No competition. There must be absolute comprehension of the rules of engagement, said MicroCorp’s Miehl.”If a VAR brings an agent in on an account, the agent has to clearly understand the scope of his/her involvement in each deal. For example, the agent cannot sell IaaS and compete with the VAR in their infrastructure solution.”
Remain flexible. VARs need to be able to choose on a deal-by-deal basis how they want to team with an agent, said Andrew Pryfogle, senior vice president and general manager at master agency Intelisys.
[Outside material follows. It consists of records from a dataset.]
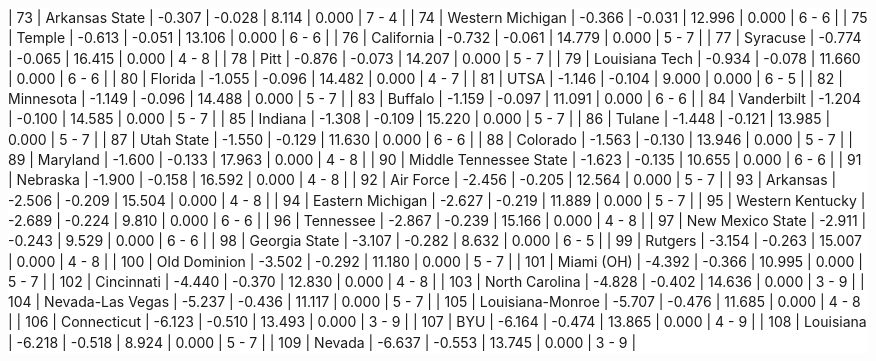 |   73 | Arkansas State         |  -0.307 |  -0.028 |   8.114 |   0.000 |  7 -  4 |
|   74 | Western Michigan       |  -0.366 |  -0.031 |  12.996 |   0.000 |  6 -  6 |
|   75 | Temple                 |  -0.613 |  -0.051 |  13.106 |   0.000 |  6 -  6 |
|   76 | California             |  -0.732 |  -0.061 |  14.779 |   0.000 |  5 -  7 |
|   77 | Syracuse               |  -0.774 |  -0.065 |  16.415 |   0.000 |  4 -  8 |
|   78 | Pitt                   |  -0.876 |  -0.073 |  14.207 |   0.000 |  5 -  7 |
|   79 | Louisiana Tech         |  -0.934 |  -0.078 |  11.660 |   0.000 |  6 -  6 |
|   80 | Florida                |  -1.055 |  -0.096 |  14.482 |   0.000 |  4 -  7 |
|   81 | UTSA                   |  -1.146 |  -0.104 |   9.000 |   0.000 |  6 -  5 |
|   82 | Minnesota              |  -1.149 |  -0.096 |  14.488 |   0.000 |  5 -  7 |
|   83 | Buffalo                |  -1.159 |  -0.097 |  11.091 |   0.000 |  6 -  6 |
|   84 | Vanderbilt             |  -1.204 |  -0.100 |  14.585 |   0.000 |  5 -  7 |
|   85 | Indiana                |  -1.308 |  -0.109 |  15.220 |   0.000 |  5 -  7 |
|   86 | Tulane                 |  -1.448 |  -0.121 |  13.985 |   0.000 |  5 -  7 |
|   87 | Utah State             |  -1.550 |  -0.129 |  11.630 |   0.000 |  6 -  6 |
|   88 | Colorado               |  -1.563 |  -0.130 |  13.946 |   0.000 |  5 -  7 |
|   89 | Maryland               |  -1.600 |  -0.133 |  17.963 |   0.000 |  4 -  8 |
|   90 | Middle Tennessee State |  -1.623 |  -0.135 |  10.655 |   0.000 |  6 -  6 |
|   91 | Nebraska               |  -1.900 |  -0.158 |  16.592 |   0.000 |  4 -  8 |
|   92 | Air Force              |  -2.456 |  -0.205 |  12.564 |   0.000 |  5 -  7 |
|   93 | Arkansas               |  -2.506 |  -0.209 |  15.504 |   0.000 |  4 -  8 |
|   94 | Eastern Michigan       |  -2.627 |  -0.219 |  11.889 |   0.000 |  5 -  7 |
|   95 | Western Kentucky       |  -2.689 |  -0.224 |   9.810 |   0.000 |  6 -  6 |
|   96 | Tennessee              |  -2.867 |  -0.239 |  15.166 |   0.000 |  4 -  8 |
|   97 | New Mexico State       |  -2.911 |  -0.243 |   9.529 |   0.000 |  6 -  6 |
|   98 | Georgia State          |  -3.107 |  -0.282 |   8.632 |   0.000 |  6 -  5 |
|   99 | Rutgers                |  -3.154 |  -0.263 |  15.007 |   0.000 |  4 -  8 |
|  100 | Old Dominion           |  -3.502 |  -0.292 |  11.180 |   0.000 |  5 -  7 |
|  101 | Miami (OH)             |  -4.392 |  -0.366 |  10.995 |   0.000 |  5 -  7 |
|  102 | Cincinnati             |  -4.440 |  -0.370 |  12.830 |   0.000 |  4 -  8 |
|  103 | North Carolina         |  -4.828 |  -0.402 |  14.636 |   0.000 |  3 -  9 |
|  104 | Nevada-Las Vegas       |  -5.237 |  -0.436 |  11.117 |   0.000 |  5 -  7 |
|  105 | Louisiana-Monroe       |  -5.707 |  -0.476 |  11.685 |   0.000 |  4 -  8 |
|  106 | Connecticut            |  -6.123 |  -0.510 |  13.493 |   0.000 |  3 -  9 |
|  107 | BYU                    |  -6.164 |  -0.474 |  13.865 |   0.000 |  4 -  9 |
|  108 | Louisiana              |  -6.218 |  -0.518 |   8.924 |   0.000 |  5 -  7 |
|  109 | Nevada                 |  -6.637 |  -0.553 |  13.745 |   0.000 |  3 -  9 |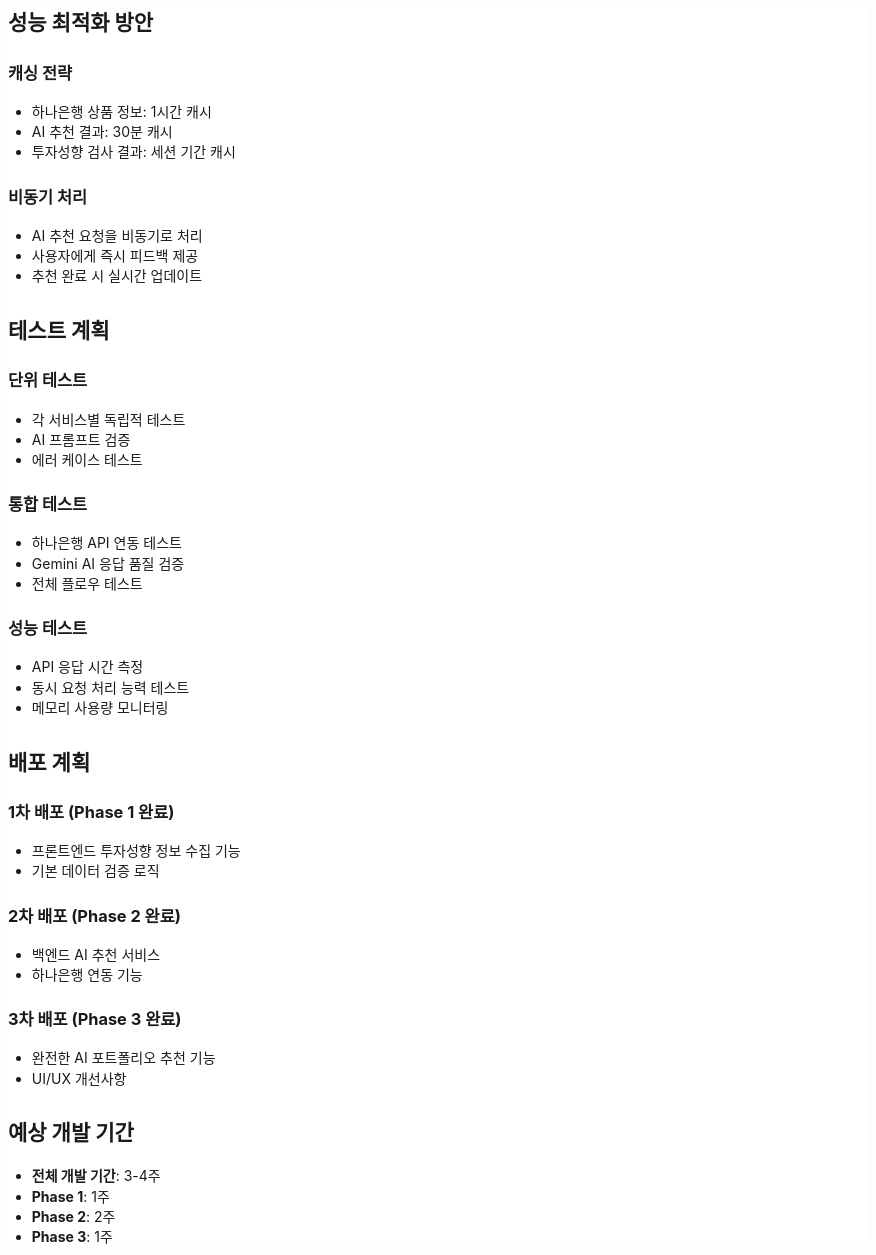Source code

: ## 성능 최적화 방안

### 캐싱 전략
- 하나은행 상품 정보: 1시간 캐시
- AI 추천 결과: 30분 캐시
- 투자성향 검사 결과: 세션 기간 캐시

### 비동기 처리
- AI 추천 요청을 비동기로 처리
- 사용자에게 즉시 피드백 제공
- 추천 완료 시 실시간 업데이트

## 테스트 계획

### 단위 테스트
- 각 서비스별 독립적 테스트
- AI 프롬프트 검증
- 에러 케이스 테스트

### 통합 테스트
- 하나은행 API 연동 테스트
- Gemini AI 응답 품질 검증
- 전체 플로우 테스트

### 성능 테스트
- API 응답 시간 측정
- 동시 요청 처리 능력 테스트
- 메모리 사용량 모니터링

## 배포 계획

### 1차 배포 (Phase 1 완료)
- 프론트엔드 투자성향 정보 수집 기능
- 기본 데이터 검증 로직

### 2차 배포 (Phase 2 완료)
- 백엔드 AI 추천 서비스
- 하나은행 연동 기능

### 3차 배포 (Phase 3 완료)
- 완전한 AI 포트폴리오 추천 기능
- UI/UX 개선사항

## 예상 개발 기간
- **전체 개발 기간**: 3-4주
- **Phase 1**: 1주
- **Phase 2**: 2주
- **Phase 3**: 1주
On each opportunity, the VAR may decide if it wants a pre-vetted agent in its area, with the appropriate skills, to help close and support the deal, That way, the reseller is not forced into a model it may quickly outgrow, Pryfogle said. At Digital Planet Communications, VARs and agents are paired on every deal. The arrangement, however, starts out as a temporary one, with the option to end if the VAR decides to go it alone. And master agency WTG‘s VAR Connectivity Program allows resellers to move at their own pace, whether as a referral partner or fully in control of sales and support. The master agent needs to make sure the process is “really simple or VARs will walk away from it,” said Vince Bradley, president and CEO of WTG. Many of the master agents selling through VARs have bought into the idea of flexibility, and so give those partners several ways to team up, including referral, sell-with and sell-through options. Each method features a different compensation tier, which depends on the level of VAR involvement. On the whole, the more involvement, the more reward.
Watch the money. VARs often don’t want to team with agents due to fear of being cut out of a deal. One way to address the problem is by pre-negotiating commission splits. Telarus, for instance, lets agents and VARs lock in an agreed-upon split through its CRM software. That eliminates any trepidation on the VAR’s side, said Oborn, and frees partners to pursue a deal without worry about the financials.
Foster trust. Another ingredient for success is to match VARs with local agents who share similar business cultures and values. All of the master agents with channel alignment programs consulted for this article have such requirements. For its part, master agency Concierge Core Services takes the idea of trust a step further, through a collaborative community it has developed for its brokers. These partners be they a VAR, telecom agent, copier rep or even a banker or waitress undergo the same training, ascribe to the same mission statement and meet often, and therefore know what to expect when engaging fellow brokers in a deal. “Pairing people with someone that can support them, creating a collaborative community environment, and giving them the tools and resources they need to grow and succeed is absolutely effective,” said Clark Atwood, president of Concierge.